==== SELECTED EXCERPT ====

Had the petitioner being issued a show cause notice as contemplated under sub-section (1) of Section 73, and determination of this show cause notice pursuant to the representation/stand adopted by the petitioner, all the issues pertaining to the applicability of Rule 96 (10) of the CGST Rules 2017 would have been open for consideration by the concerned officer. However, since the impugned order has straight away drawn a conclusion that the petitioner had wrongly availed refund, which is liable to be recovered from it along with interest and penalty under Section 74 of the CGST Act 2017, in absence of adhering to the procedure prescribed under the Act of 2017 to be read along with Rules 2017, we are satisfied that the necessary procedure to be followed before the demand is raised and the recovery is ordered, has not been adhered with.
Ms Asha Desai, learned Senior Standing Counsel representing the Revenue does not dispute the factual aspect of the matter and she also does not dispute the legal position that if a statute prescribes a particular thing to be done in a particular manner then it has to be done only in that manner and in no other way.

==== SUPPLIED ENTRIES ====

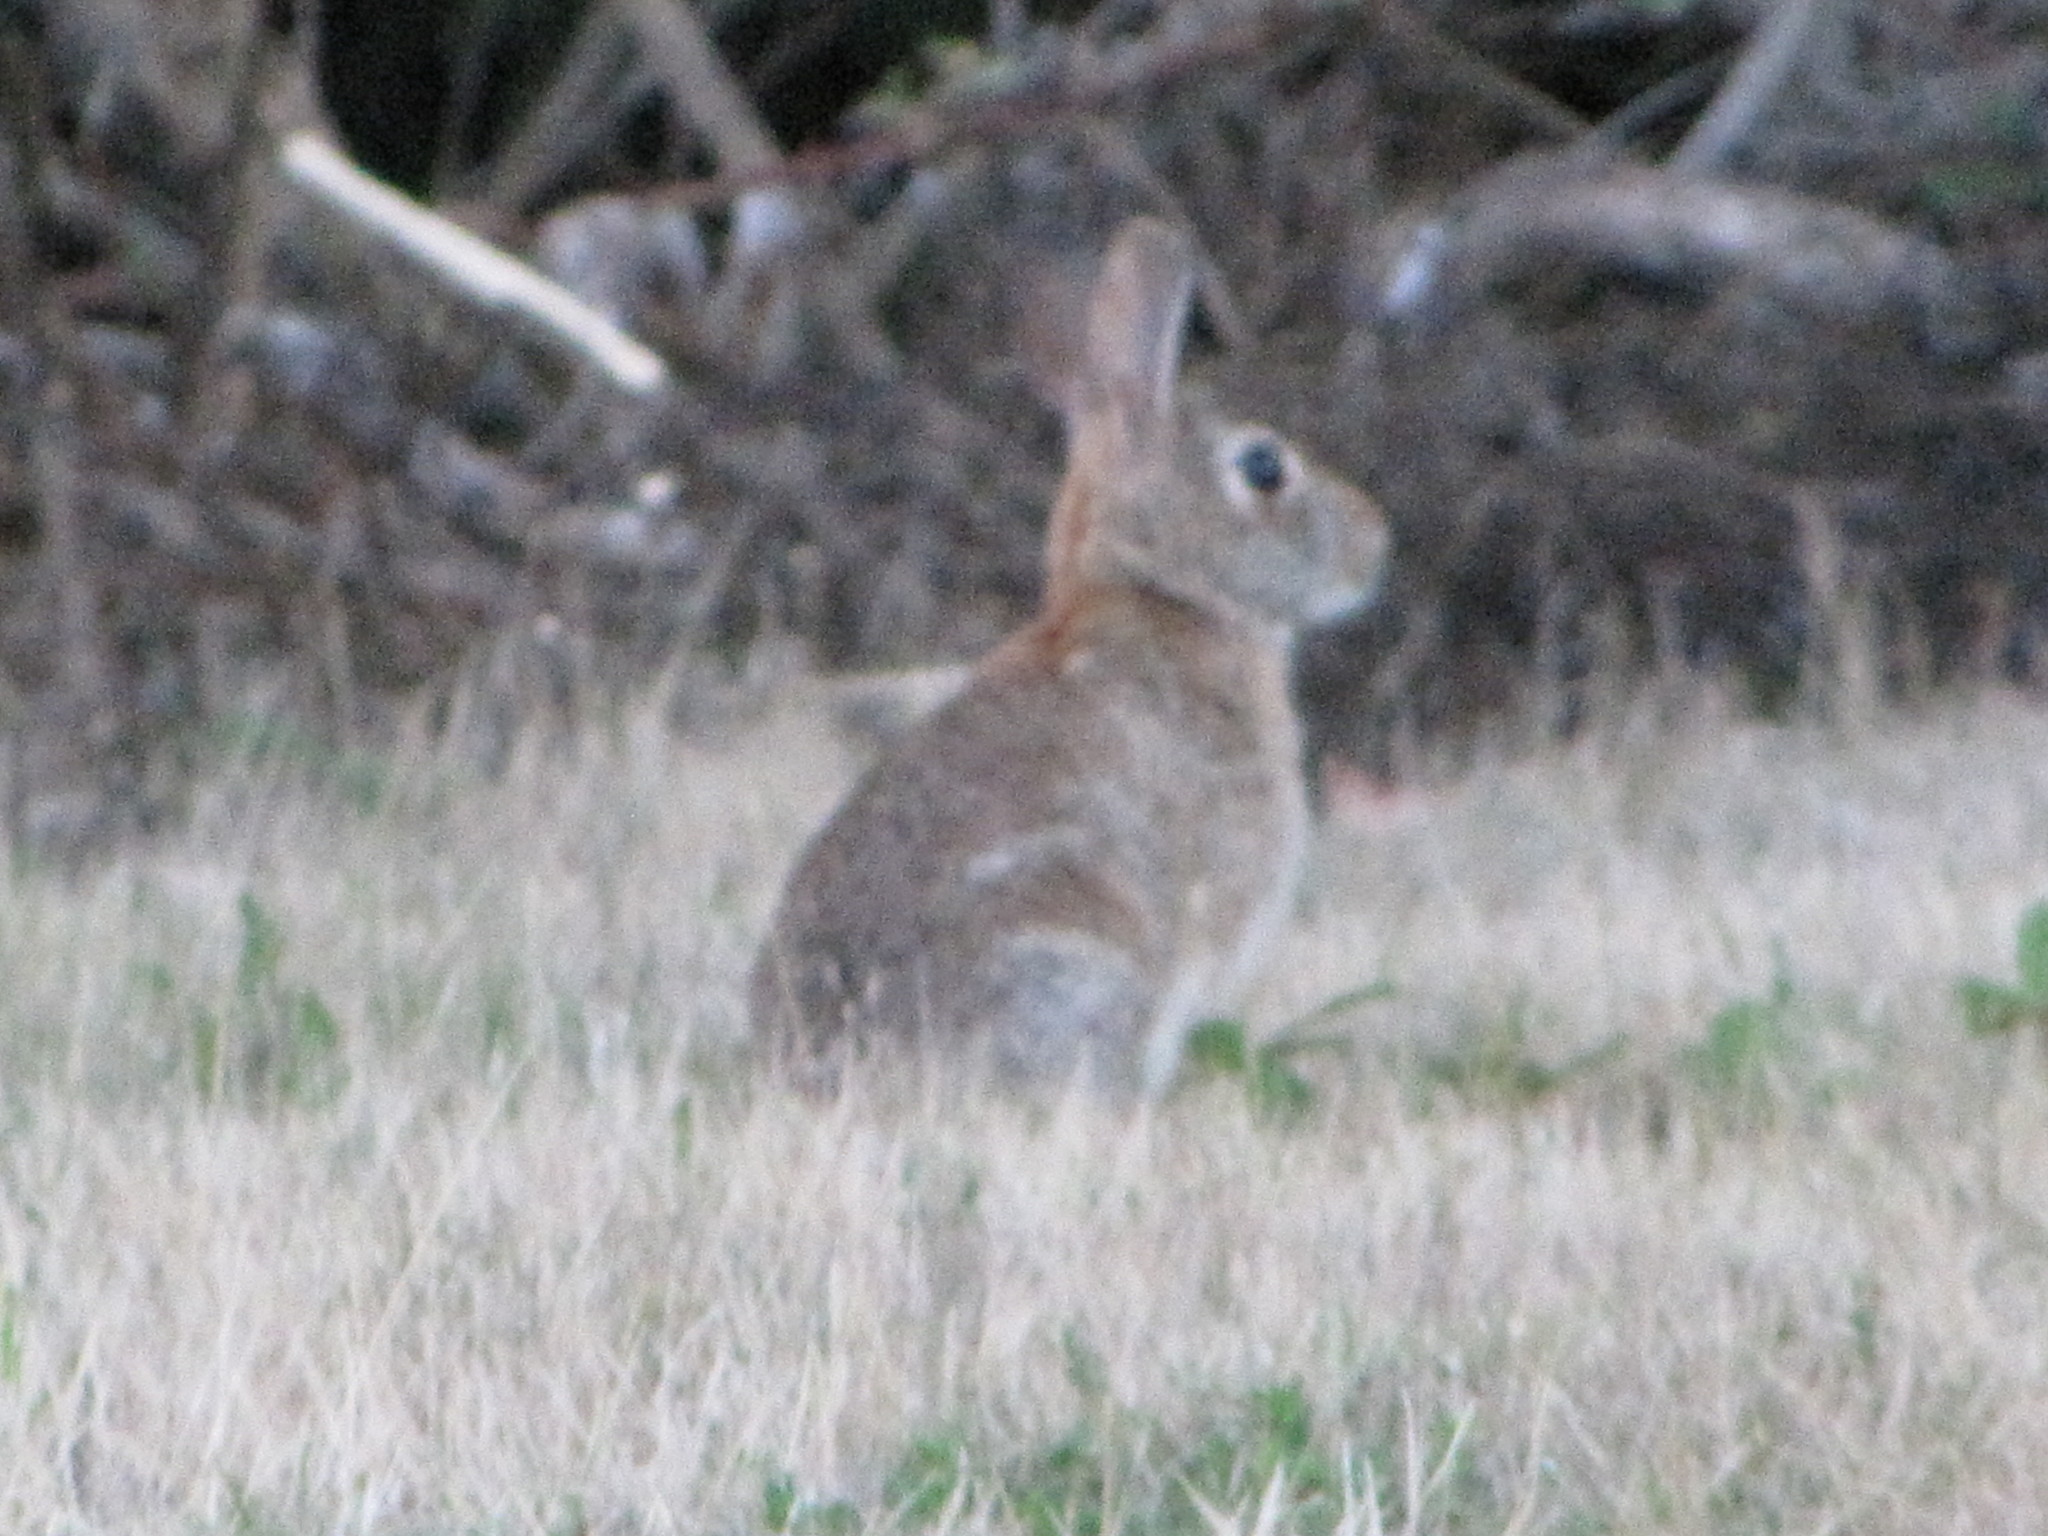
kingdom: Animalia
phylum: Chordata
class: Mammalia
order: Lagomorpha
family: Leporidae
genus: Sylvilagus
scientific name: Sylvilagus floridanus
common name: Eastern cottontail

====

_PROBLEMS TO SOLVE_:
1: In the refund ruling, reproduce the passage from "Had the petitioner" up to and including "been adhered with.", renaming "impugned order" as "challenged order".
2: Translate this sentence from the refund ruling into Spanish: "Ms Asha Desai, learned Senior Standing Counsel representing the Revenue does not dispute the factual aspect of the matter and she also does not dispute the legal position that if a statute prescribes a particular thing to be done in a particular manner then it has to be done only in that manner and in no other way."
3: Proceed with the refund ruling from the point where it stops.
The entries play no part in the tasks.

_THE RESPONSES_:
1:
Had the petitioner being issued a show cause notice as contemplated under sub-section (1) of Section 73, and determination of this show cause notice pursuant to the representation/stand adopted by the petitioner, all the issues pertaining to the applicability of Rule 96 (10) of the CGST Rules 2017 would have been open for consideration by the concerned officer. However, since the challenged order has straight away drawn a conclusion that the petitioner had wrongly availed refund, which is liable to be recovered from it along with interest and penalty under Section 74 of the CGST Act 2017, in absence of adhering to the procedure prescribed under the Act of 2017 to be read along with Rules 2017, we are satisfied that the necessary procedure to be followed before the demand is raised and the recovery is ordered, has not been adhered with.

2: La Sra. Asha Desai, docta abogada principal permanente que representa a la Hacienda, no discute el aspecto fáctico del asunto y tampoco discute la posición jurídica de que, si una ley prescribe que algo determinado se haga de una manera determinada, entonces debe hacerse solo de esa manera y de ninguna otra.

3:
In the wake of the aforesaid without touching into the other issues which are raised in the petition particularly the validity of Rule 96 (10) of the CGST Rules, 2017 as well as its applicability in the case of the petitioner and by keeping this issue open, we quash and set aside the impugned order dated 10.07.2024 by giving liberty to the Revenue to follow the procedure under Sections 73 and 74 of the Act of 2017, to be initiated by the issuance of show cause notice pursuant to which the petitioner shall be afforded with an opportunity to submit its representation, which shall be subjected to adjudication by the proper officer in accordance with law.
Writ Petition is allowed in the above terms.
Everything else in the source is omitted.